# Day hike in the whites or Maine?



## skimom (Sep 2, 2004)

I'm looking to do a day hike next week either in the whites or Maine.  Anyone interested?  Ideas welcome.  I was thinking Wednesday or another day the following week.


----------



## MtnMagic (Sep 5, 2004)

Wednesday is a good a day. Ghostdog and I are interested. You can pm me. The ideas are too numerous to list. Pick a hike -- any hike, your time, distance and location, let us know and we'll be there!


----------



## skimom (Sep 5, 2004)

I'm considering the Kinsmans and Cannon.  If we have two cars we can spot one.

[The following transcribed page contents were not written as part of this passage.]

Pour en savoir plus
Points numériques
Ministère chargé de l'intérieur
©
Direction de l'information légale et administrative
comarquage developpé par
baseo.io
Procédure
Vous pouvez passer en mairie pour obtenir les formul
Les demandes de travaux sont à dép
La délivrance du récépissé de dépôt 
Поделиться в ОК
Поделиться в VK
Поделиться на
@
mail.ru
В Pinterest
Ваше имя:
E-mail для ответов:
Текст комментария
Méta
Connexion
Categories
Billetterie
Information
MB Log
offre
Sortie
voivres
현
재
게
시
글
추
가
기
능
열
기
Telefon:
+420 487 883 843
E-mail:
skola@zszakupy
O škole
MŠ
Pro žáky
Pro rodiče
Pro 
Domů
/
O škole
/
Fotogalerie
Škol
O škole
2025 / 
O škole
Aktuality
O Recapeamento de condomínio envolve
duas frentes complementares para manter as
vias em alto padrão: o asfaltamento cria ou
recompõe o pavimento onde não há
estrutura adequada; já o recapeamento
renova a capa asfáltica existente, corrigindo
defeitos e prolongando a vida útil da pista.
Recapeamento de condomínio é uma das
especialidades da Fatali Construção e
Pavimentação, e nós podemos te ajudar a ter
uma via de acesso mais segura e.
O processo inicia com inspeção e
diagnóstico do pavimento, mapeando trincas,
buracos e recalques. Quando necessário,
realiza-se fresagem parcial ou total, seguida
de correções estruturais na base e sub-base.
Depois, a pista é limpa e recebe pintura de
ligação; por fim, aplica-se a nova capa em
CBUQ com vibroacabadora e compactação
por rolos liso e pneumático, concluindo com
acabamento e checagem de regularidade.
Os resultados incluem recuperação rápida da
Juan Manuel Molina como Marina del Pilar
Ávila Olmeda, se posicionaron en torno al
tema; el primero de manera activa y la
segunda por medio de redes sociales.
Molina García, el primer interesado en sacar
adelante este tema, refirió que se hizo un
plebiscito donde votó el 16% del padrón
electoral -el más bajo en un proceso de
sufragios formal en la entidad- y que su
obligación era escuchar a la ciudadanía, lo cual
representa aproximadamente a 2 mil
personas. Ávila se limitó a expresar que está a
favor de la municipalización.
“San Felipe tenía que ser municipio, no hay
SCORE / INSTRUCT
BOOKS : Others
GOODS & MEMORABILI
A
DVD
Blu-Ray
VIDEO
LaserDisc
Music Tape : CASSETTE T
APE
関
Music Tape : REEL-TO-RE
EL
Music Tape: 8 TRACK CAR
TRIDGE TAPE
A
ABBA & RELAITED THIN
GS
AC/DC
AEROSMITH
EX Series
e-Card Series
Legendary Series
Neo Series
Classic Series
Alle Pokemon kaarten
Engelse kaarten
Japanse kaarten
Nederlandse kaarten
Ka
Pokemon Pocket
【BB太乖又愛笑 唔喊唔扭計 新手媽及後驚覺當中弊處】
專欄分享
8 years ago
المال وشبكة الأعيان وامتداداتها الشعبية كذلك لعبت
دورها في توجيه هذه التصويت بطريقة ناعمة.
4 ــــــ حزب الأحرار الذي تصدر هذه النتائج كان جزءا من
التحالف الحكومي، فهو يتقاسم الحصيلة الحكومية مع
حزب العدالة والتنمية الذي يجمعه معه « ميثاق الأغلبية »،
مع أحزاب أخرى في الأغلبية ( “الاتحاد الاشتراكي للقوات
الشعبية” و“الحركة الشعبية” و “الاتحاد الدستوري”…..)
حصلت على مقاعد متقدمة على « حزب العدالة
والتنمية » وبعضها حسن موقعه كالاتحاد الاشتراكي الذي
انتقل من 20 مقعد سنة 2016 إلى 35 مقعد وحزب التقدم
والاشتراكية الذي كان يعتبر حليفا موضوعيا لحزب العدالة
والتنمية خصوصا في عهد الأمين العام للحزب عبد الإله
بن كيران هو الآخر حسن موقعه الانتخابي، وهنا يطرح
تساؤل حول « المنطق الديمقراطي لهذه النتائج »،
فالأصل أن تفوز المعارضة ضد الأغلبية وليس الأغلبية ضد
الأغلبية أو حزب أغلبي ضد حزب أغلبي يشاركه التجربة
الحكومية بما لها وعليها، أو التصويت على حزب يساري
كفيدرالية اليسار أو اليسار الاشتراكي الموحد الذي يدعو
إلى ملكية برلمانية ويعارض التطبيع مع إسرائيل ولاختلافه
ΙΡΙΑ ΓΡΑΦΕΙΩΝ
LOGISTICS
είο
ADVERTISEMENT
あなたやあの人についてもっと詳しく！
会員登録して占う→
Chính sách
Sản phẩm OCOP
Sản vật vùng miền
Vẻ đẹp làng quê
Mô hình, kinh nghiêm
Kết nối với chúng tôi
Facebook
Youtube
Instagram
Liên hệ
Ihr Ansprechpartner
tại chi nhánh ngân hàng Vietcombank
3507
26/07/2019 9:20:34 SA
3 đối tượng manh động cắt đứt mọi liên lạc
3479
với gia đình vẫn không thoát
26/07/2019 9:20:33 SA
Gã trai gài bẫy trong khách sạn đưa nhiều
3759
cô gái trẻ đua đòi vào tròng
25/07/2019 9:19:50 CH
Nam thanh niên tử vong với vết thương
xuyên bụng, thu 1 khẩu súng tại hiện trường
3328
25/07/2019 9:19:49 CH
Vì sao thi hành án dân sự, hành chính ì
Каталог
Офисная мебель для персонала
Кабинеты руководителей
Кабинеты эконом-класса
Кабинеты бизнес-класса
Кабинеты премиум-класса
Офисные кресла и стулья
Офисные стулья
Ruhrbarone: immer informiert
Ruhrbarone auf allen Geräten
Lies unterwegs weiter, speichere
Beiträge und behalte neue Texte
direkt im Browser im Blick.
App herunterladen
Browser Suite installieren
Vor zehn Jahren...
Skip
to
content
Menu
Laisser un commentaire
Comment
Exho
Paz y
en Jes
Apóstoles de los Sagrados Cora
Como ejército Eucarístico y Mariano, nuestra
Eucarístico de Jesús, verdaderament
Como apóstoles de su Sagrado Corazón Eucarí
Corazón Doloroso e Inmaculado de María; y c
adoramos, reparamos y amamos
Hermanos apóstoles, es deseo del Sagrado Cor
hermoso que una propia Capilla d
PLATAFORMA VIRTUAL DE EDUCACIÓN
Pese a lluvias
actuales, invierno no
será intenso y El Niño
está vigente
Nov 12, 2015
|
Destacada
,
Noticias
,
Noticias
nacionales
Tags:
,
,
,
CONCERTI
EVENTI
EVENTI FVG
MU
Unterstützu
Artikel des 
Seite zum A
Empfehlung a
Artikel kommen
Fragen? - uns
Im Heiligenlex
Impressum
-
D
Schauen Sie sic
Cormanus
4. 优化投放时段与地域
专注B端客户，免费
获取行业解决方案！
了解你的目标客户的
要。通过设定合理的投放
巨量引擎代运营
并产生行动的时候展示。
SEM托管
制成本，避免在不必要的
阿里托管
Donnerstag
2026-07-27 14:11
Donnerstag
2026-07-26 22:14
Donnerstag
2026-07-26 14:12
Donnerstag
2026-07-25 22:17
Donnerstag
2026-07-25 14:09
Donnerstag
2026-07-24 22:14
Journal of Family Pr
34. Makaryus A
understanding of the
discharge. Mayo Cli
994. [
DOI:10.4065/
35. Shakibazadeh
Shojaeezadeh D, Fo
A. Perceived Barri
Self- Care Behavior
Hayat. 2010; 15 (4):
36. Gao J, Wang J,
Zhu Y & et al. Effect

What are you up for?  I'm good with any suggestions, especially if the weather is not so good, perhaps another hike would be better.


----------



## MtnMagic (Sep 5, 2004)

There is just a slight chance of rain Wednesday. The Kinsmans are perfect. In fact I love the views from South Kinsman. Whether you wish a hike from the East or West we're in. A car spot is makes it. No car spot makes it also!


----------



## skimom (Sep 6, 2004)

Kinsman Ridge Trail from the tram to South Kinsman and back to Kinsman Pond Trail to Cascade Brook Trail and out.  Leave a car at The Basin parking lot and drive to the Tram.

From the tram to the top of Cannon sounds kinda scarey to me (I'm a bit of a sissy on steep rock) ... any suggestions for alternatives if it's raining?

Have you been that way before ... just how much wet steep rock is there ??

I'm game for just about anything and will attempt any hike, scared or not


----------



## MtnMagic (Sep 6, 2004)

It's a 12.2 mile journey with 4,500 feet in elevation gain and will surely require about 9 hours or more depending on your hiking ability. No steep, (a relative term) wet rocks or scrambling on the route. I've been on the route several times and it is one heck of a workout going up to Cannon, then up and down the Cannon Balls, and then up and down the Kinsmans.

A long day. I'm up for it. Are you?! 

Sending you a Private Message to discuss it.


----------



## skimom (Sep 9, 2004)

MtgMagic, Ghostdog and I had a great day  on Hale and Zealand yesterday.  Here are some pics of the day .... no rain !!

http://community.webshots.com/album/185678527PrjZHo


----------